Goal of the exercise – Can you recast all of the material below as a numbered list, leaving out any blank lines?

Exercise input –

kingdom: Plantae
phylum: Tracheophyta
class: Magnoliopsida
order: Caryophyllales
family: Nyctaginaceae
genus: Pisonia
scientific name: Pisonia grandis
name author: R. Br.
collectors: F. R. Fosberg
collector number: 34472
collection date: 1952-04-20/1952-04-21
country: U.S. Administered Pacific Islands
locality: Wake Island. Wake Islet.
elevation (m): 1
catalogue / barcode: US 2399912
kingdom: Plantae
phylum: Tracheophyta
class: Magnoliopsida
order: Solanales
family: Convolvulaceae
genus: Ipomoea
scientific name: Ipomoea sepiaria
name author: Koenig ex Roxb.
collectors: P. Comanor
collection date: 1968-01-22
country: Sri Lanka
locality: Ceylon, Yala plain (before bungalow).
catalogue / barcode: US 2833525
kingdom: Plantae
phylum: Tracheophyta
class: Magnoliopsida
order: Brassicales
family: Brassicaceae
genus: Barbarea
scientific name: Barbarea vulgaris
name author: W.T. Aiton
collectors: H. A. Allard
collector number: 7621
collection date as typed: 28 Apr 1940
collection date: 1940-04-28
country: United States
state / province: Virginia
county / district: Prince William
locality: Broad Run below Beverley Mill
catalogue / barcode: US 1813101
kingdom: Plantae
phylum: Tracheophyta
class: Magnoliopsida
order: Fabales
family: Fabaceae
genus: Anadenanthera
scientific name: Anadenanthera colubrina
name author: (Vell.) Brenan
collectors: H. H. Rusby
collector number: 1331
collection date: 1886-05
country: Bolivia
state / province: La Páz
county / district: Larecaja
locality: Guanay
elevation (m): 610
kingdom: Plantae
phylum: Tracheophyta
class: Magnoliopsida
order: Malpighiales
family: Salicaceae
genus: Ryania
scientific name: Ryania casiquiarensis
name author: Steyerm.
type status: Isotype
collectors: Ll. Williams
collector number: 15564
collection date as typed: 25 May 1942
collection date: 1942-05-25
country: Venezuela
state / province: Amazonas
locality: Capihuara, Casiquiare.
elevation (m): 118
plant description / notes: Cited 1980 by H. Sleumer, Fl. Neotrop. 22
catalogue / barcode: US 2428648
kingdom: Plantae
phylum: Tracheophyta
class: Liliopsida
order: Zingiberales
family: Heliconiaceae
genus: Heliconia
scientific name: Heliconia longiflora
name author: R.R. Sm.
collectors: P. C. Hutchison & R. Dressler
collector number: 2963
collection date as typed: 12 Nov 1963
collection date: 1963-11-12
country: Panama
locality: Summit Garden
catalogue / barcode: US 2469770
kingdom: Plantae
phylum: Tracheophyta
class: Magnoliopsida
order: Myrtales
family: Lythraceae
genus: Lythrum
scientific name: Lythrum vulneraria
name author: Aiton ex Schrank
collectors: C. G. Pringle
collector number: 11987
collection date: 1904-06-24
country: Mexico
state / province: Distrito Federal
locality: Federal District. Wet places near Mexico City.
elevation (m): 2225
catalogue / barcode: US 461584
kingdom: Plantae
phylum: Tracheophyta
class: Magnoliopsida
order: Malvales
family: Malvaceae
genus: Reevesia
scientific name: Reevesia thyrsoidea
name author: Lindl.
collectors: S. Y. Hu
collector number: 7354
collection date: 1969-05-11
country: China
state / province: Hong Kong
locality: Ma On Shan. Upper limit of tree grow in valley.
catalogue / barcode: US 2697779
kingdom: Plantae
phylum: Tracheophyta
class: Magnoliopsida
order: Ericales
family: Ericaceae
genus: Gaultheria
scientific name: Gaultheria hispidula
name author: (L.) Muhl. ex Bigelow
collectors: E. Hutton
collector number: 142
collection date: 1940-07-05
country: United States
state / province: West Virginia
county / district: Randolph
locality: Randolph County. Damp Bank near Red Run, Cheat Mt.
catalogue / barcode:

Reply –
1. kingdom: Plantae
2. phylum: Tracheophyta
3. class: Magnoliopsida
4. order: Caryophyllales
5. family: Nyctaginaceae
6. genus: Pisonia
7. scientific name: Pisonia grandis
8. name author: R. Br.
9. collectors: F. R. Fosberg
10. collector number: 34472
11. collection date: 1952-04-20/1952-04-21
12. country: U.S. Administered Pacific Islands
13. locality: Wake Island. Wake Islet.
14. elevation (m): 1
15. catalogue / barcode: US 2399912
16. kingdom: Plantae
17. phylum: Tracheophyta
18. class: Magnoliopsida
19. order: Solanales
20. family: Convolvulaceae
21. genus: Ipomoea
22. scientific name: Ipomoea sepiaria
23. name author: Koenig ex Roxb.
24. collectors: P. Comanor
25. collection date: 1968-01-22
26. country: Sri Lanka
27. locality: Ceylon, Yala plain (before bungalow).
28. catalogue / barcode: US 2833525
29. kingdom: Plantae
30. phylum: Tracheophyta
31. class: Magnoliopsida
32. order: Brassicales
33. family: Brassicaceae
34. genus: Barbarea
35. scientific name: Barbarea vulgaris
36. name author: W.T. Aiton
37. collectors: H. A. Allard
38. collector number: 7621
39. collection date as typed: 28 Apr 1940
40. collection date: 1940-04-28
41. country: United States
42. state / province: Virginia
43. county / district: Prince William
44. locality: Broad Run below Beverley Mill
45. catalogue / barcode: US 1813101
46. kingdom: Plantae
47. phylum: Tracheophyta
48. class: Magnoliopsida
49. order: Fabales
50. family: Fabaceae
51. genus: Anadenanthera
52. scientific name: Anadenanthera colubrina
53. name author: (Vell.) Brenan
54. collectors: H. H. Rusby
55. collector number: 1331
56. collection date: 1886-05
57. country: Bolivia
58. state / province: La Páz
59. county / district: Larecaja
60. locality: Guanay
61. elevation (m): 610
62. kingdom: Plantae
63. phylum: Tracheophyta
64. class: Magnoliopsida
65. order: Malpighiales
66. family: Salicaceae
67. genus: Ryania
68. scientific name: Ryania casiquiarensis
69. name author: Steyerm.
70. type status: Isotype
71. collectors: Ll. Williams
72. collector number: 15564
73. collection date as typed: 25 May 1942
74. collection date: 1942-05-25
75. country: Venezuela
76. state / province: Amazonas
77. locality: Capihuara, Casiquiare.
78. elevation (m): 118
79. plant description / notes: Cited 1980 by H. Sleumer, Fl. Neotrop. 22
80. catalogue / barcode: US 2428648
81. kingdom: Plantae
82. phylum: Tracheophyta
83. class: Liliopsida
84. order: Zingiberales
85. family: Heliconiaceae
86. genus: Heliconia
87. scientific name: Heliconia longiflora
88. name author: R.R. Sm.
89. collectors: P. C. Hutchison & R. Dressler
90. collector number: 2963
91. collection date as typed: 12 Nov 1963
92. collection date: 1963-11-12
93. country: Panama
94. locality: Summit Garden
95. catalogue / barcode: US 2469770
96. kingdom: Plantae
97. phylum: Tracheophyta
98. class: Magnoliopsida
99. order: Myrtales
100. family: Lythraceae
101. genus: Lythrum
102. scientific name: Lythrum vulneraria
103. name author: Aiton ex Schrank
104. collectors: C. G. Pringle
105. collector number: 11987
106. collection date: 1904-06-24
107. country: Mexico
108. state / province: Distrito Federal
109. locality: Federal District. Wet places near Mexico City.
110. elevation (m): 2225
111. catalogue / barcode: US 461584
112. kingdom: Plantae
113. phylum: Tracheophyta
114. class: Magnoliopsida
115. order: Malvales
116. family: Malvaceae
117. genus: Reevesia
118. scientific name: Reevesia thyrsoidea
119. name author: Lindl.
120. collectors: S. Y. Hu
121. collector number: 7354
122. collection date: 1969-05-11
123. country: China
124. state / province: Hong Kong
125. locality: Ma On Shan. Upper limit of tree grow in valley.
126. catalogue / barcode: US 2697779
127. kingdom: Plantae
128. phylum: Tracheophyta
129. class: Magnoliopsida
130. order: Ericales
131. family: Ericaceae
132. genus: Gaultheria
133. scientific name: Gaultheria hispidula
134. name author: (L.) Muhl. ex Bigelow
135. collectors: E. Hutton
136. collector number: 142
137. collection date: 1940-07-05
138. country: United States
139. state / province: West Virginia
140. county / district: Randolph
141. locality: Randolph County. Damp Bank near Red Run, Cheat Mt.
142. catalogue / barcode:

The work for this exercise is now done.